Data entries
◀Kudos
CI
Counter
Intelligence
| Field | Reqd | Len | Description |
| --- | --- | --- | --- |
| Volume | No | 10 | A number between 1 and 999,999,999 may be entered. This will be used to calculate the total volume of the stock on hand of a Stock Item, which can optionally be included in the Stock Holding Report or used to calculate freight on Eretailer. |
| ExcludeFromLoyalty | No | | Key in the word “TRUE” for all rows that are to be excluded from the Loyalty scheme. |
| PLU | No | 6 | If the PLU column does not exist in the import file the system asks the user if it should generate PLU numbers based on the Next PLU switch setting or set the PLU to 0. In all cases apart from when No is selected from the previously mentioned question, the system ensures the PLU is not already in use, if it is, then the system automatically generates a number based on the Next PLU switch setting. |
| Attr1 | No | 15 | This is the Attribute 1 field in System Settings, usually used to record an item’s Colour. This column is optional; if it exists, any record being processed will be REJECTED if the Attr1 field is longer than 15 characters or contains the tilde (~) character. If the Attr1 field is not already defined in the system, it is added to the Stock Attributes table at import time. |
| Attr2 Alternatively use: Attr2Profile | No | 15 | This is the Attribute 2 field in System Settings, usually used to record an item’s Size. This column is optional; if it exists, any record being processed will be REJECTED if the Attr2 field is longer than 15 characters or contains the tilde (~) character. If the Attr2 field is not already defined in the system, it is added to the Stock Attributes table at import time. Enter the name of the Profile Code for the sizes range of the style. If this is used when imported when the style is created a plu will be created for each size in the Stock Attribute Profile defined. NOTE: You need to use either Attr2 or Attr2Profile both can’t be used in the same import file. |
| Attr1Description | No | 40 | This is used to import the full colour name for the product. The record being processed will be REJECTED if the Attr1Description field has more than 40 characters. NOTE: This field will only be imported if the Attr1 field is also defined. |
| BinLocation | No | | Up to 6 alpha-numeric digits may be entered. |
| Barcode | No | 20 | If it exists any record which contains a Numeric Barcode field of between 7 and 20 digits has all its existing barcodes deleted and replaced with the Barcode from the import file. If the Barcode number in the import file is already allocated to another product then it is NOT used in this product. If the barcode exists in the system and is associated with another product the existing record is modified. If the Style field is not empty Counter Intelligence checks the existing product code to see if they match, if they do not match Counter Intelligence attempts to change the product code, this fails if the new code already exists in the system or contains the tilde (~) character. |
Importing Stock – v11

Instructions for the task –
Retype the lines from the one containing "be entered. |" to the last line above. Change nothing and include no others.

Solution to this task –
| BinLocation | No | | Up to 6 alpha-numeric digits may be entered. |
| Barcode | No | 20 | If it exists any record which contains a Numeric Barcode field of between 7 and 20 digits has all its existing barcodes deleted and replaced with the Barcode from the import file. If the Barcode number in the import file is already allocated to another product then it is NOT used in this product. If the barcode exists in the system and is associated with another product the existing record is modified. If the Style field is not empty Counter Intelligence checks the existing product code to see if they match, if they do not match Counter Intelligence attempts to change the product code, this fails if the new code already exists in the system or contains the tilde (~) character. |
Importing Stock – v11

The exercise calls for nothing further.